## Given task A
Say whether each statement agrees with the retrieval-tuning guide: (i) Filter attributes added after the corpus is set up take effect without reindexing. (ii) The agent picks the reranker chain when it calls the tool. (iii) Tables become their own parts when extract_tables is set. For each, answer yes or no and quote the deciding words from the guide.
## Given task B
Extract everything in the retrieval-tuning guide from "Skip to main" down to "back the most.", leaving the wording unchanged.

Skip to main content
Version: 2.0

Tune retrieval for agents

This guide walks through how to get high-quality retrieval out of an agent that calls the corpora_search tool. It is opinionated and ordered by impact: each section builds on the previous one. If your agent is returning weak or irrelevant results, work through the sections in order — the earliest fixes pay back the most.

The agent chooses the query string, and on the corpora_search tool also the corpus (from a list you allow). Filter attribute statistics are reachable through the separate corpus_filter_attribute_stats tool. Today everything else — context configuration, reranker chain, which filter applies to which corpus, lexical weight, and the metadata filter itself — is fixed by you when you configure the tool. (We may expose more of these to the agent in the future.) So "tuning retrieval for an agent" is mostly about three things, in priority order:

  1. Shaping the corpus during ingest.
  2. Telling the agent — through tool descriptions and instructions — what the corpus contains and when to use it.
  3. Configuring the tool so the small set of choices the agent does make are all good ones.

1. Ingest is the heart of retrieval quality

Nothing the query side can do will recover information that was lost or mangled during ingest. The file upload endpoint is a fine starting point — it handles sentence-level chunking and common file formats — but heavier use cases benefit from an agentic ingest pipeline where an agent walks each document, enriches metadata, and decides how to chunk.

For retrieval quality specifically, four things matter most:

  • Parts carry meaning, not just text. A document is broken into parts; each part is what gets embedded, reranked, and shown to the agent. Sentence-level chunks are a fine default, but very short or fragmentary parts (FAQ items, captions) need extra surrounding text at query time — see section 4. For pre-structured source documents, use semantic indexing so parts follow the document's natural sections.

  • Tables and images need real descriptions. Tables become their own parts when extract_tables is set; the description is what gets embedded, so tune TableGenerationSpec until the description uses the columns and entities a user would search for. Images are retrievable through their summary — generate that summary with a domain-specific prompt, and feel free to attach multiple parts to the same image (overall summary + per-region summaries) so multiple query angles hit. See Working with tables.

  • Declare filter attributes early. Document and part metadata travels with results, but only fields declared as filter_attributes on the corpus can appear in a metadata_filter. Adding them later requires reindexing. Common picks:

    AttributeLevelWhy it pays off
    doc.sourcedocumentScope by repo, drive, tenant.
    doc.created_atdocumentDrives time-decay UDF reranking.
    doc.langdocumentAvoids cross-language noise.
    part.sectionpartLets agents prefer "summary" or "intro".
    doc.acldocumentCombine with auth — see access control.
  • Agent-generated metadata is fair game. Use an agentic pipeline to add summaries, topic tags, or "who/what/when" annotations the source didn't carry. These show up in results and as filter attributes if you declare them.

See Data ingestion and metadata filters overview for the full mechanics.

## Data shown
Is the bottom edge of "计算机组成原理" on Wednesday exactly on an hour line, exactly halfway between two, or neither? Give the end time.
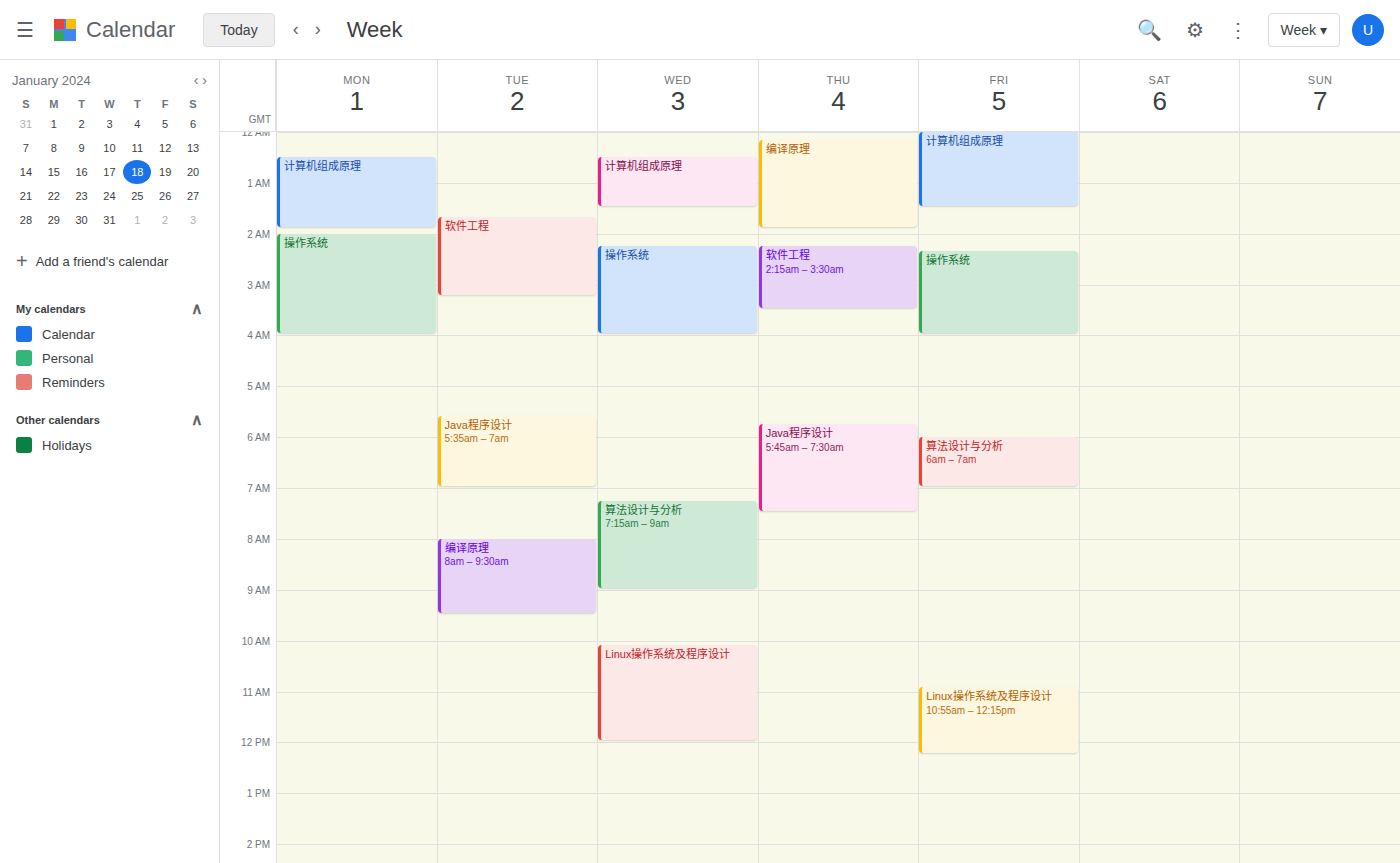
1:30 AM -- halfway between the 1 AM and 2 AM lines.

## Correct answer A
(i) No: "Adding them later requires reindexing."
(ii) No: "Today everything else — context configuration, reranker chain, which filter applies to which corpus, lexical weight, and the metadata filter itself — is fixed by you when you configure the tool."
(iii) Yes: "Tables become their own parts when extract_tables is set"

## Correct answer B
Skip to main content
Version: 2.0

Tune retrieval for agents

This guide walks through how to get high-quality retrieval out of an agent that calls the corpora_search tool. It is opinionated and ordered by impact: each section builds on the previous one. If your agent is returning weak or irrelevant results, work through the sections in order — the earliest fixes pay back the most.